To take free speech seriously, it is essential to understand the circumstances that surround a controversy such as this. While I think the school overreacted here, and though I think the student may have a valid free speech court claim, I still think that his posts veered dangerously close to unprotected speech. I also think that most people would disagree, and would say that his posts are not protected at all. If one cares about free speech, one ought to have an argument to counter such reactions, one that accepts that the school has responsibilities to all of its students and that can explain how this student's posts deserved no more punishment than the suspension he had already received.
In addition to reporting on this case's disposition, the South Suburban News article notes that the Plainfield School District has a new policy statement on student web sites. It can be found here, and reads in full:
The school district does not monitor student Web sites or seek out online postings by its students. However, when a posting creates a disturbance to the educational environment, or threatens the safety and security of students or staff members, it is the responsibility of the school district to look into the matter.

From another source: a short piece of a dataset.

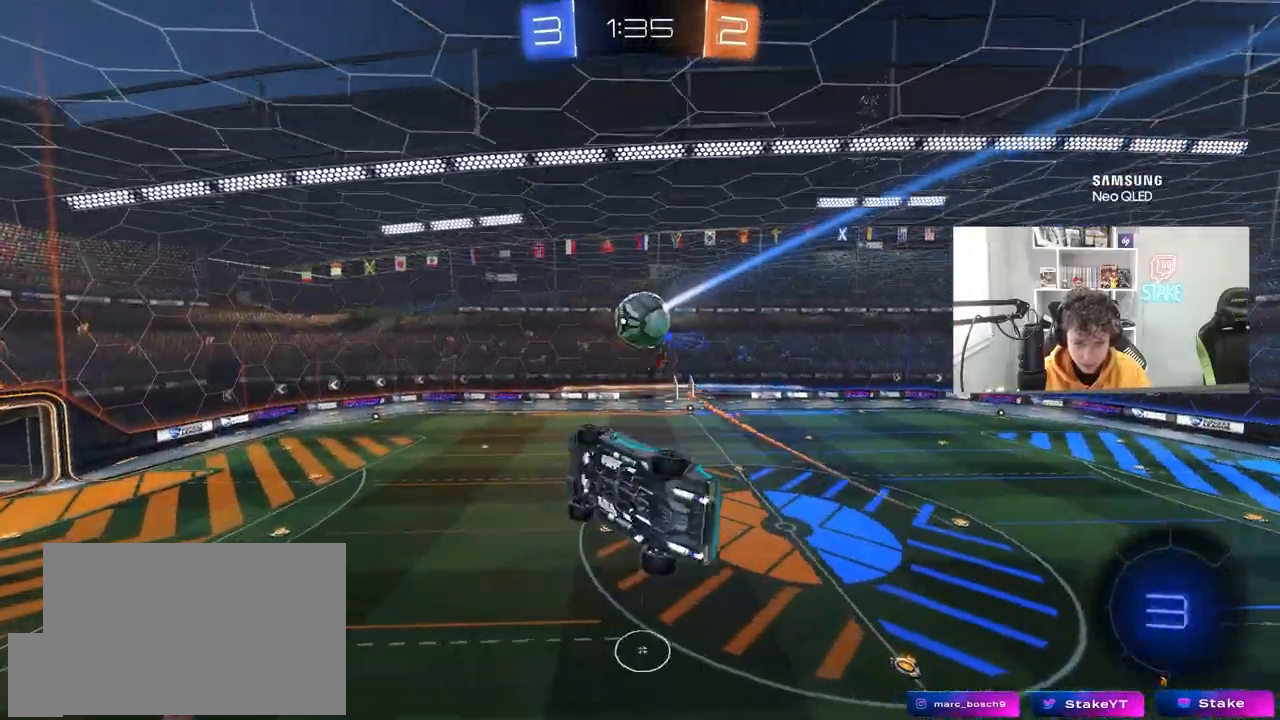
{"keys": ["a"], "mouse": [], "mouse_move": "still", "events": [[183, "a", "up"], [183, "shift", "up"], [283, "a", "down"], [317, "shift", "down"], [417, "shift", "up"]]}
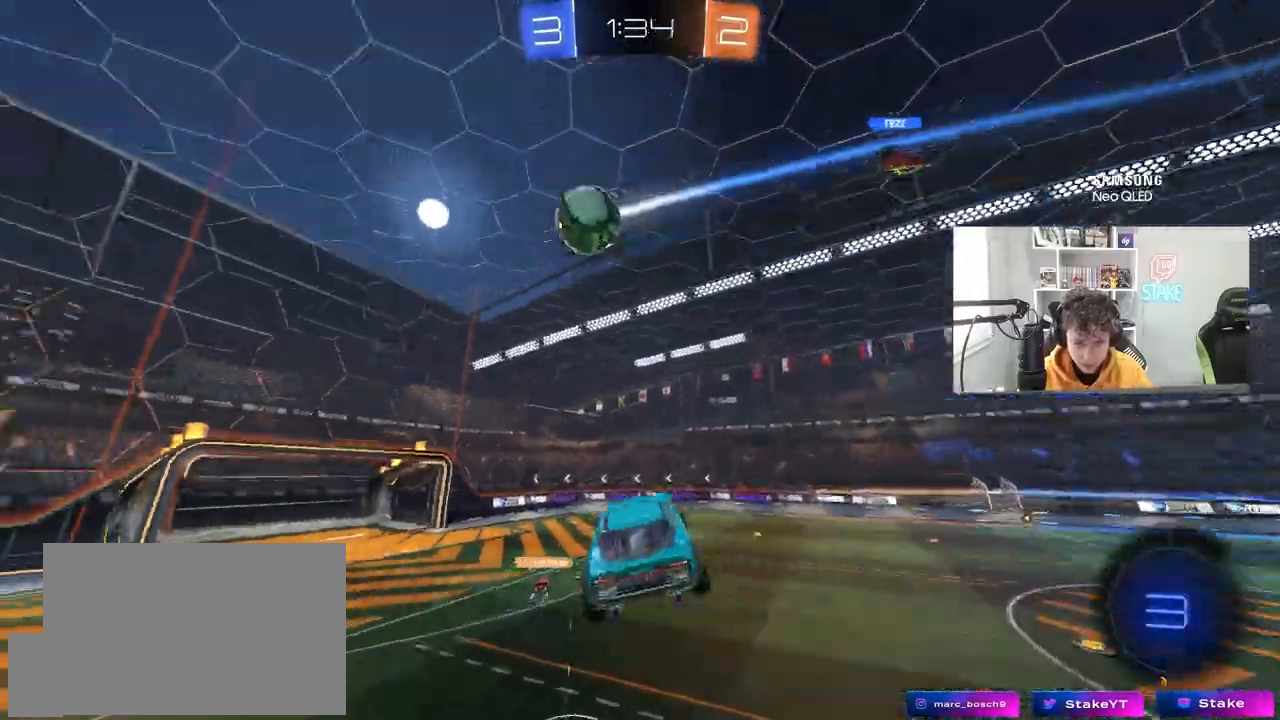
{"keys": ["a"], "mouse": [], "mouse_move": "still", "events": [[250, "s", "down"], [333, "a", "up"], [433, "a", "down"], [433, "s", "up"]]}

The district respects the First Amendment rights of our students, but not all words can be categorized as protected speech. Students can be disciplined for online postings if the message creates a disruption to the school environment, or if the message threatens violence toward the school, a staff member or another student. As with any proposed disciplinary action, the school district evaluates the circumstances of each individual case before making a final determination.
That the policy states that they do not seek out postings but will respond should a post cause a disturbance supports a suggestion I made (see the comments) that this controversy began after a student complaint. This dovetails with something from the Suburban Chicago News article:
In many cases, staff finds out about an incident when a student or parent brings in a copy of something they read on the Internet that has raised a concern. The proposed policy elaborates on what is already in student handbooks regarding causing a disruption to the learning environment.
Finally we have this report of a real threat in a MySpace posting. Or at least at first it appears real, but since it took several months for it to be discovered it is questionable how dangerous this student really was:
A 14-year-old Aurora boy has been charged with a felony after he was accused of threatening the life of an Oswego school administrator on his personal MySpace account.
Aurora police charged the boy -- a student at Bednarcik Junior High in the Oswego School District -- with harassment through electronic communication. Because of his age, the name of the student has not been released.
Police spokesman Dan Ferrelli would not characterize the student's comment other than to say it "threatened an administrator's life."
The message had apparently been posted in early 2006, but it was not discovered by the school administrators until Monday. Officials for the school, in the 3000 block of Heggs Drive, did not return calls for comment.